Ephraim Hardcastle
APPREHENSION over Donald Trump’s possible reaction at his portrayal in Spitting Image is being blamed for the failure of any US network to take up the new series of the satirical puppet show. NBC, one of the networks giving the rebooted series the thumbs down cites the late president Ronald Reagan’s fury at being depicted as a trigger-happy buffoon in the original run. Confides a source in production company Avalon: ‘It was the only show in NBC’s history where a sitting president phoned up and asked for a show to be cancelled.’
PRINCE Charles was represented at the funeral of playwright Ronald Harwood by Dame Maggie Smith. Harwood imposed a ban on women playing the men’s roles in all his works including The Dresser. So who was there on Camilla’s behalf? ‘I went,’ says Gyles Brandreth. ‘Both as a friend and representing Camilla. In a woke-aware, gender-fluid way, that would have much amused Ronnie.’
SOPHIE Wessex, pictured, maintains a dignified silence in the face of claims, in Sasha Swire’s diaries, that she disliked ‘doing functions with Edward because she gets frozen out’ and rues the loss of her pre-marital public relations career. Sasha writes: ‘[There is] regret in her eyes and sadness that this part of her life is gone and not allowed to return.’ And we thought the only way was Wessex.
DAVID Dimbleby shamelessly lobbies for a chance to show his dancing skills on Strictly, saying he was taught the tango by Dame Margot Fonteyn and waltzed with Princess Diana. ‘I’ve stopped doing Question Time. I’m available,’ he says. ‘I’m ready to do anything for anyone,’ adding: ‘I think it was Margot who dubbed me Dimbletoes.’

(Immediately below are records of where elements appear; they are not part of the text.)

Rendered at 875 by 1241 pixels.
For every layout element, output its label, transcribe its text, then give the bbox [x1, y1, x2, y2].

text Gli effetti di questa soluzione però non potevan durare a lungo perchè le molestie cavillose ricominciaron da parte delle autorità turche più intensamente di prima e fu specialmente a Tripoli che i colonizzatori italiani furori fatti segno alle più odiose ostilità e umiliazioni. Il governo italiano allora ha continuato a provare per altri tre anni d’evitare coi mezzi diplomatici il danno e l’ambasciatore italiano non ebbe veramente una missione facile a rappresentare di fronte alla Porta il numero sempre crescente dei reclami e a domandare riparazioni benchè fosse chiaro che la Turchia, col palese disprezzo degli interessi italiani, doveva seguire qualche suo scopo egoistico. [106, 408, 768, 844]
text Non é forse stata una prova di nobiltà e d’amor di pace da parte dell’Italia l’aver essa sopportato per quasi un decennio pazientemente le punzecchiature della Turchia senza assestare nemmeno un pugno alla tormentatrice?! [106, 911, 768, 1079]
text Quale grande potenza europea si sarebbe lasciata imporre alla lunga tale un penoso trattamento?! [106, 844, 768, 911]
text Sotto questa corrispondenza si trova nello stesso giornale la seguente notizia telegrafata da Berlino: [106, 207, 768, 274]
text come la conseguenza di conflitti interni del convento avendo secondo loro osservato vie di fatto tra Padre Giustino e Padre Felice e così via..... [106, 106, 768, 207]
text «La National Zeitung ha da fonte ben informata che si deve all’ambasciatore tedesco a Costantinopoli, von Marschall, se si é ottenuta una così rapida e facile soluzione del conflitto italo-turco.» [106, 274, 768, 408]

PERFORMANCE artist Marina Abramovic’s bid to make history as the first woman to have a solo show at the Royal Academy of Arts has been postponed until next year. Fortuitous? The Belgrade-born Marina planned a version of her 2010 New York excitement when she sat motionless in a chair for eight hours a day for three months while 850,000 people queued for hours to sit opposite her.
THE perceived lack of passion in Tom Stoppard’s plays exasperated distinguished actor Nigel Hawthorne, who, appearing in Hapgood, wrote an angry letter to the playwright stating: ‘I love you as a man and puzzle that the warmth you give out so constantly and effortlessly is excluded from your plays.’ As the Yes Minister star died in 2001, there is no record of Tom’s response.
NEW Jersey-born warbler Jon Bon Jovi tells an American podcast that U2’s Bono was terrorised by marauding Orangemen when growing up in Dublin, adding: ‘I never had the Orangemen walking through my neighbourhood saying, you know, get the Catholic kid and beat him up’. The only orangemen Mr Bono encountered in his native Finglas were from Del Monte.